Economists are growing worried that lawmakers in Washington are getting dangerously close to budget deadlines, which may be negative for financial markets in the next few weeks.
Forecasters in a monthly survey by The Wall Street Journal estimate on average a 22 percent chance that the government will shut down at the end of September, and a 17 percent possibility that the U.S. Treasury will miss payments. Those outlays include federal payrolls and Social Security checks.
Lawmaker returning from the August recess face two important deadlines. Congress needs to decide whether to raise the debt ceiling by Sept. 29, which would give the Treasury the authority to borrow more money.

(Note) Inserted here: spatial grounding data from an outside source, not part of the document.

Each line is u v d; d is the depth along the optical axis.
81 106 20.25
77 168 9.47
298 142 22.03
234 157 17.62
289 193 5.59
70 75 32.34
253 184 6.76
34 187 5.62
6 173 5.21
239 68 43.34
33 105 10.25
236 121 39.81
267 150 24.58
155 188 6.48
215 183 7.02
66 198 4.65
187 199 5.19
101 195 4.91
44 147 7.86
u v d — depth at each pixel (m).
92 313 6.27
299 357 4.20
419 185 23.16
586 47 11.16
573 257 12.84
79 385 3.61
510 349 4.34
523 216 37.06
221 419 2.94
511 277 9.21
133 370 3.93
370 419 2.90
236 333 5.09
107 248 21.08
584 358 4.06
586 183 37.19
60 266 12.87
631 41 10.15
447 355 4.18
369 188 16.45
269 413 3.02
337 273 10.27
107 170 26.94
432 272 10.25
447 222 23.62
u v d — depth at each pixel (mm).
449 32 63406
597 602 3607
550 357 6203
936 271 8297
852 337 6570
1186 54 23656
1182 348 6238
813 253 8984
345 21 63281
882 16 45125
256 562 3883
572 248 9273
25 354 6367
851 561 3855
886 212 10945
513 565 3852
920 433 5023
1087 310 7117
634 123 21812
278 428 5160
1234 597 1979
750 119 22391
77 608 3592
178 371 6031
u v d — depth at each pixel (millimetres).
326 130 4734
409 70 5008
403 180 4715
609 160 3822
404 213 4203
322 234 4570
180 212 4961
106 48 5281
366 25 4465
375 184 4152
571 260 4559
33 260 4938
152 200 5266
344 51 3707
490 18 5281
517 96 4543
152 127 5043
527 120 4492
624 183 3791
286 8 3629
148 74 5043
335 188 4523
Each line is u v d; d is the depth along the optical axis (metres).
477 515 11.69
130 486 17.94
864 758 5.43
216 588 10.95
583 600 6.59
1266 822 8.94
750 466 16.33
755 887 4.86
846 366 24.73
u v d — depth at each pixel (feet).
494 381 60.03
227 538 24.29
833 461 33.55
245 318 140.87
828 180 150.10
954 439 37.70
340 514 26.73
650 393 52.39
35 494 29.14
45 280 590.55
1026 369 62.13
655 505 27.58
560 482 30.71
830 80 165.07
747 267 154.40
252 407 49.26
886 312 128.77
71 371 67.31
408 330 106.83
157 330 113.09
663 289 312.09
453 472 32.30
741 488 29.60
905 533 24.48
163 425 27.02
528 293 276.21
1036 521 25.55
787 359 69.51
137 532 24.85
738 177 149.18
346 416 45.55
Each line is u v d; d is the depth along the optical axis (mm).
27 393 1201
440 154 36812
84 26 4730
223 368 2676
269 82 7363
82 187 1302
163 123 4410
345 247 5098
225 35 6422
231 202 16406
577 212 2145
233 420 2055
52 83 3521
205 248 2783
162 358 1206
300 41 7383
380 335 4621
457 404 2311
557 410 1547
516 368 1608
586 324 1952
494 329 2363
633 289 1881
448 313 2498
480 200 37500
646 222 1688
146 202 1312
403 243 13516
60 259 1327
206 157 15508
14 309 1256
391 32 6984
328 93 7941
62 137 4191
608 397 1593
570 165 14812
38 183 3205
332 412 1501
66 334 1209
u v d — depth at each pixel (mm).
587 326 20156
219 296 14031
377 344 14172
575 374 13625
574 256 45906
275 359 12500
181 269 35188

The following day is the end of the fiscal year and the deadline for Congress to approve legislation to keep the government running.
“The annual games of Debt Ceiling Roulette and Federal Budget Chicken pose greater risks than ever this year,” Amy Crews Cutts, chief economist of the credit reporting agency Equifax, told the newspaper.
Economists estimate a 6 percent chance the U.S. will default on debt payments, a low possibility but still double the risk from a survey earlier this summer.
“Default would have quick and severe effects on the economy that no party wants to bear,” said Brian Schaitkin, senior U.S. economist at the Conference Board.
President Donald Trump’s inability to repeal and replace his predecessor’s healthcare law have cast doubts on other campaign pledges, including tax reform and trillion-dollar spending on roads, bridges and airports.
“A growth-oriented tax package could lead to a surge in business investment,” Stephen Stanley, chief economist of Amherst Pierpont Securities, told the WSJ. “If nothing gets done, disappointment could set in.”